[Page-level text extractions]
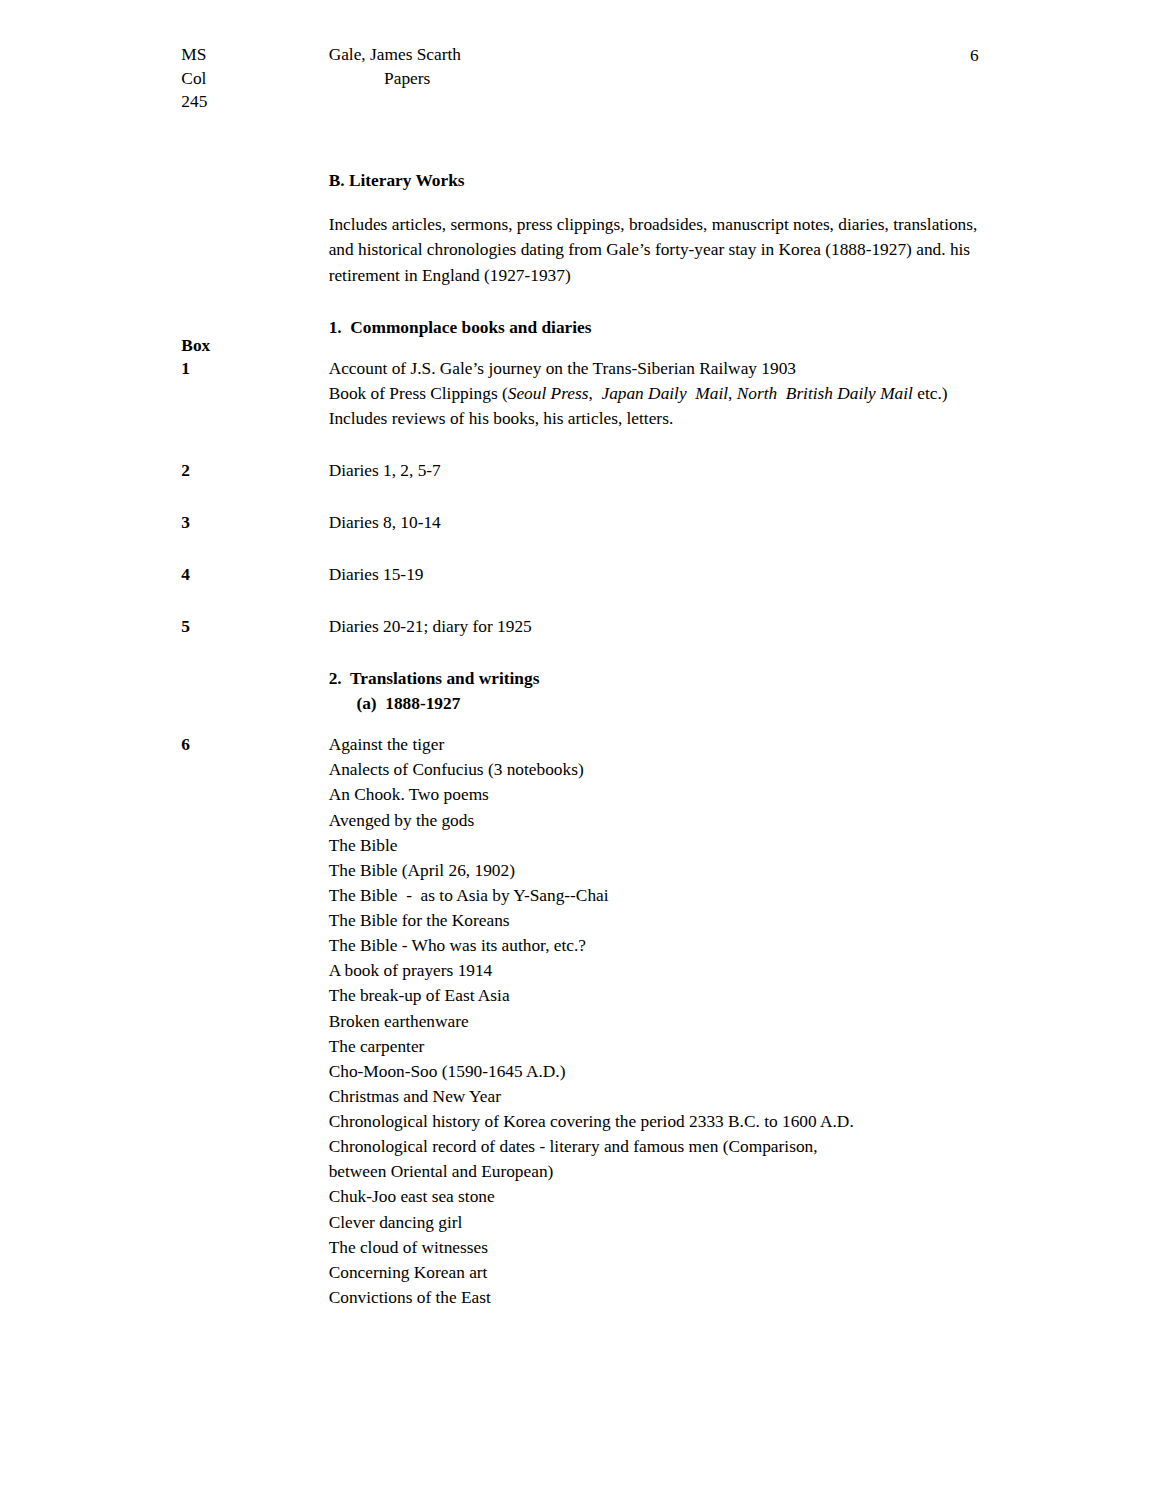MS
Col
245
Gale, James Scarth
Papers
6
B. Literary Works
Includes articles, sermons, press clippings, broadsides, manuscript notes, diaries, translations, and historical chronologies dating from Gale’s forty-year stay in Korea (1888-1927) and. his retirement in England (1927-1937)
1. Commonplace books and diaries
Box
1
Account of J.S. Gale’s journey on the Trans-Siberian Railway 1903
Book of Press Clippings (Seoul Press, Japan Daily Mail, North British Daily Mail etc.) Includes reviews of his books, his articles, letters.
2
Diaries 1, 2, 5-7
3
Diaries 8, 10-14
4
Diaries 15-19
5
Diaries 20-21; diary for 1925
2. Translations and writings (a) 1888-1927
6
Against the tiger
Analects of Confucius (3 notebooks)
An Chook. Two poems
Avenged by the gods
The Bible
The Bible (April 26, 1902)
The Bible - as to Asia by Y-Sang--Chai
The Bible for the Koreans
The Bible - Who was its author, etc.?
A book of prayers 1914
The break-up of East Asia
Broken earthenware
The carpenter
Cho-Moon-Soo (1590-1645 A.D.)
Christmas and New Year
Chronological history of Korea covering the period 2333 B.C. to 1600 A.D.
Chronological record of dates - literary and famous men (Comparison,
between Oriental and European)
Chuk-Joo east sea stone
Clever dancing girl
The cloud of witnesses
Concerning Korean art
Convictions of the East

Task objective
Without changing a word, transcribe all of the data and omit its images.

Task response
MS
Col
245
Gale, James Scarth
Papers
6
B. Literary Works
Includes articles, sermons, press clippings, broadsides, manuscript notes, diaries, translations, and historical chronologies dating from Gale’s forty-year stay in Korea (1888-1927) and. his retirement in England (1927-1937)
1. Commonplace books and diaries
Box
1
Account of J.S. Gale’s journey on the Trans-Siberian Railway 1903
Book of Press Clippings (Seoul Press, Japan Daily Mail, North British Daily Mail etc.) Includes reviews of his books, his articles, letters.
2
Diaries 1, 2, 5-7
3
Diaries 8, 10-14
4
Diaries 15-19
5
Diaries 20-21; diary for 1925
2. Translations and writings (a) 1888-1927
6
Against the tiger
Analects of Confucius (3 notebooks)
An Chook. Two poems
Avenged by the gods
The Bible
The Bible (April 26, 1902)
The Bible - as to Asia by Y-Sang--Chai
The Bible for the Koreans
The Bible - Who was its author, etc.?
A book of prayers 1914
The break-up of East Asia
Broken earthenware
The carpenter
Cho-Moon-Soo (1590-1645 A.D.)
Christmas and New Year
Chronological history of Korea covering the period 2333 B.C. to 1600 A.D.
Chronological record of dates - literary and famous men (Comparison,
between Oriental and European)
Chuk-Joo east sea stone
Clever dancing girl
The cloud of witnesses
Concerning Korean art
Convictions of the East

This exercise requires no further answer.